PGR pede arquivamento de relato de Vorcaro sobre ameaças e diz que banqueiro não apresentou provas

A Procuradoria-Geral da República (PGR) pediu ao Supremo Tribunal Federal (STF) o arquivamento do procedimento aberto a partir do depoimento de Daniel Vorcaro, no qual o ex-dono do Banco Master relatou ter sofrido ameaças, intimidações e pressões durante o período em que esteve preso.

A manifestação foi apresentada nesta quarta-feira (2) pelo procurador-geral da República, Paulo Gonet, após o depoimento prestado por Vorcaro ao gabinete do ministro André Mendonça, relator das investigações relacionadas ao caso Master. Segundo a PGR, o banqueiro não apresentou informações concretas ou elementos suficientes para justificar a abertura de uma nova frente investigativa.

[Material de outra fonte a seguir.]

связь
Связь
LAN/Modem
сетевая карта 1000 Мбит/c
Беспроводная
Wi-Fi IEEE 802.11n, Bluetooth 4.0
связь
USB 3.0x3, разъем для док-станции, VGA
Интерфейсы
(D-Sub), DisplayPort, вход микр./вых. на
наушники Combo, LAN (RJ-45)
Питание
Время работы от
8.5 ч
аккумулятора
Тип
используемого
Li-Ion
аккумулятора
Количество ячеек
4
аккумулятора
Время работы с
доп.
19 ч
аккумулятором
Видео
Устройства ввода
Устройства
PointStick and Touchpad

No documento, Gonet afirma que Vorcaro não teria relatado um fato “concreto ou juridicamente delimitado” capaz de fundamentar providências investigativas próprias. Para a Procuradoria, também não foram apresentados elementos mínimos que conferissem verossimilhança às acusações feitas durante a oitiva.

Depoimento ocorreu sem participação da PF

Vorcaro foi ouvido na quinta-feira (27) por um juiz auxiliar do gabinete de Mendonça, depois de sua defesa solicitar urgência sob a alegação de que o ex-banqueiro estaria sofrendo “graves intimidações”.

A Polícia Federal não participou da audiência. De acordo com o gabinete de Mendonça, a ausência dos investigadores seguiu normas do Conselho Nacional de Justiça relacionadas à proteção da integridade física e psicológica de pessoas ouvidas em situações envolvendo relatos de intimidação. Um representante do Ministério Público Federal acompanhou o depoimento.

O conteúdo integral da oitiva permanece sob sigilo. O gabinete do ministro também informou que questões relacionadas ao ministro Alexandre de Moraes não foram tratadas durante a audiência.

Vorcaro voltou a falar em delação

Durante o depoimento, o ex-banqueiro também teria renovado sua disposição de colaborar com as investigações. Segundo a revista Veja, Vorcaro afirmou que teria informações a apresentar e reclamou que não estaria sendo ouvido pelas autoridades.

O tema se conecta às tentativas anteriores de Vorcaro de negociar um acordo de colaboração premiada. A PGR afirma que uma proposta anterior já havia sido rejeitada pela Polícia Federal por não apresentar informações inéditas consideradas relevantes para as investigações.

Posteriormente, a própria Procuradoria chegou à mesma conclusão e rejeitou o acordo, apontando, segundo a manifestação, “manifesta debilidade” no conteúdo apresentado pelo ex-banqueiro.

Alegações envolvem diretor da Polícia Federal

O depoimento ocorreu em meio a novas revelações sobre as relações de Vorcaro com autoridades. Relatórios da Polícia Federal obtidos a partir do celular do ex-banqueiro registraram mensagens nas quais aparecem referências ao ministro Alexandre de Moraes, ao procurador-geral Paulo Gonet e ao diretor-geral da Polícia Federal, Andrei Rodrigues.

Segundo reportagens publicadas nesta quarta-feira, Vorcaro também teria afirmado durante a oitiva que sofreu pressão para não apresentar informações envolvendo Rodrigues em uma eventual colaboração premiada. Essas alegações, porém, foram contestadas pela PGR, que considerou insuficientes os elementos apresentados para justificar uma investigação específica sobre as supostas ameaças.

A Polícia Federal, procurada pelo Metrópoles sobre as acusações feitas por Vorcaro, informou que não iria se manifestar.

Pedido ocorre em meio à crise do caso Master

A manifestação de Gonet acontece em um momento de forte tensão institucional em torno das investigações do Banco Master. Na terça-feira (1º), Mendonça retirou o sigilo de documentos que incluem mensagens recuperadas do celular de Vorcaro e determinou o encaminhamento de questões relacionadas ao material para análise do plenário do STF.

Em outra frente, a própria PGR pediu a anulação da investigação relacionada às conversas entre Vorcaro e Moraes. Gonet argumenta que Mendonça teria determinado o aprofundamento da apuração sobre um ministro da Corte sem prévia autorização do plenário.

Assim, o pedido de arquivamento do relato sobre as supostas ameaças e a discussão sobre as mensagens envolvendo autoridades passaram a constituir duas frentes distintas dentro da crise do caso Master.

Por enquanto, a posição da PGR é de que o depoimento de Vorcaro não apresenta elementos suficientes para justificar novas diligências sobre as supostas ameaças. O pedido ainda será analisado pelo ministro André Mendonça, responsável pelo procedimento no Supremo.